На другое утро – было солнечное воскресенье – Мотькина мать занесла мне записку: «Будьте с Ша-шей в городском саду к 12 часам. Нам надо немного объясниться и пересмотреть наши отношения. Уважаемый вами Матвей Смелков».
Я надел новый пиджак, вышитую крестиками белую рубашку, зашел за Шашей – и побрели мы со стесненными сердцами на это дружеское свидание, которого мы так жаждали и которого так инстинктивно, панически боялись.
Пришли, конечно, первые. Долго сидели с опущенными головами, руки в карманах. Даже в голову не пришло обидеться, что великолепный друг наш заставляет ждать так долго.
Ах! Он был, действительно, великолепен… На нас надвигалось что-то сверкающее, бряцающее многочисленными брелоками и скрипящее лаком желтых ботинок с перламутровыми пуговицами.
Пришелец из неведомого мира графов, золотой молодежи, карет и дворцов – он был одет в коричневый жакет, белый жилет, какие-то сиреневые брючки, а голова увенчивалась сверкающим на солнце цилиндром, который если и был мал, то размеры его уравновешивались огромным галстуком с таким же огромным бриллиантом…
Палка с лошадиной головой обременяла правую аристократическую руку. Левая рука была обтянута перчаткой цвета освежеванного быка. Другая перчатка высовывалась из внешнего кармана жакета так, будто грозила нам своим вялым указательным пальцем: «Вот я вас!.. Отнеситесь только без должного уважения к моему носителю».

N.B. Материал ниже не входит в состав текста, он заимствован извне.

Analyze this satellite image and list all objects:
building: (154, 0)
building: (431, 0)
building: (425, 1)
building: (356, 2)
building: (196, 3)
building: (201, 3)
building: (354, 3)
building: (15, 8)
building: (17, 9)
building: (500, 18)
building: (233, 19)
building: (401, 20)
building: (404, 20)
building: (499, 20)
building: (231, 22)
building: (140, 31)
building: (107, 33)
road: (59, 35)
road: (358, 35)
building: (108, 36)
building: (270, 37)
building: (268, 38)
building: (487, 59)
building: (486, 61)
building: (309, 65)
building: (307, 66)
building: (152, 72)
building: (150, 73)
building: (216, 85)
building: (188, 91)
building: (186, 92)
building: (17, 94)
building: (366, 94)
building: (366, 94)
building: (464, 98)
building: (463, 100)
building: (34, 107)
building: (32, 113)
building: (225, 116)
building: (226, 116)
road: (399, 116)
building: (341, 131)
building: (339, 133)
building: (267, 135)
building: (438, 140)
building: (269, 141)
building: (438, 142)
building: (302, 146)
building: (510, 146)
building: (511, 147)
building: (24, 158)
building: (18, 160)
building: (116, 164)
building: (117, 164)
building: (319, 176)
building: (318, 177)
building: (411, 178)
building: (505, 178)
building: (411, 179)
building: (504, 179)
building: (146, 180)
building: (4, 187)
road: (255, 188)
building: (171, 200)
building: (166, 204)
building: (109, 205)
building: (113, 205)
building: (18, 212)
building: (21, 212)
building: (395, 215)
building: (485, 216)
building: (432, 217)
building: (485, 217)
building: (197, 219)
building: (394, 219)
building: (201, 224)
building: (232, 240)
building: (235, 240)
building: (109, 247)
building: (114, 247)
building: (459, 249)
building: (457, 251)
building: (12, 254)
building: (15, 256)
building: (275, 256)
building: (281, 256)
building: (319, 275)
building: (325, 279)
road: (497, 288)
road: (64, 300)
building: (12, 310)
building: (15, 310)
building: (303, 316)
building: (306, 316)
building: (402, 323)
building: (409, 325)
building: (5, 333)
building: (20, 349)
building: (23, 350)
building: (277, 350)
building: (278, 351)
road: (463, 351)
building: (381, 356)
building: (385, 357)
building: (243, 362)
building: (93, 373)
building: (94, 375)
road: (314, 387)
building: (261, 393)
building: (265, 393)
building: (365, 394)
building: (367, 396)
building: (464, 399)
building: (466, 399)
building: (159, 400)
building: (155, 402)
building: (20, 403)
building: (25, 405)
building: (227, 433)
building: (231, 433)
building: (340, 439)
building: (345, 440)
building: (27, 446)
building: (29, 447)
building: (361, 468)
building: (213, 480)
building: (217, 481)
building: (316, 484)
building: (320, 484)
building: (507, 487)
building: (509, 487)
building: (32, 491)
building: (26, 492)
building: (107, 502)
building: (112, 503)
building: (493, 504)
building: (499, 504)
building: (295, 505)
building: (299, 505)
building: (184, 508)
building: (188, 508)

Когда Мотя приблизился к нам развинченной походкой пресыщенного денди, добродушный Шаша вскочил и, не могши сдержать порыва, простер руки к сиятельному другу:
– Мотька! Вот, брат, здорово!..
– Здравствуйте, здравствуйте, господа, – солидно кивнул головой Мотька и, пожав наши руки, опустился на скамейку…
Мы оба стояли.
– Очень рад видеть вас… Родители здоровы? Ну, слава Богу, приятно, я очень рад.
– Послушай, Мотька… – начал я с робким восторгом в глазах.
– Прежде всего, дорогие друзья, – внушительно и веско сказал Мотька, – мы уже взрослые, и поэтому «Мотьку» я считаю определенным «кель выражансом»… Хе-хе… Не правда ли? Я уже теперь Матвей Семеныч – так меня и на службе зовут, а сам бухгалтер за ручку здоровкается. Жизнь солидная, оборот предприятия два миллиона. Отделение есть даже в Коканде… Вообще, мне бы хотелось пересмотреть в корне наши отношения.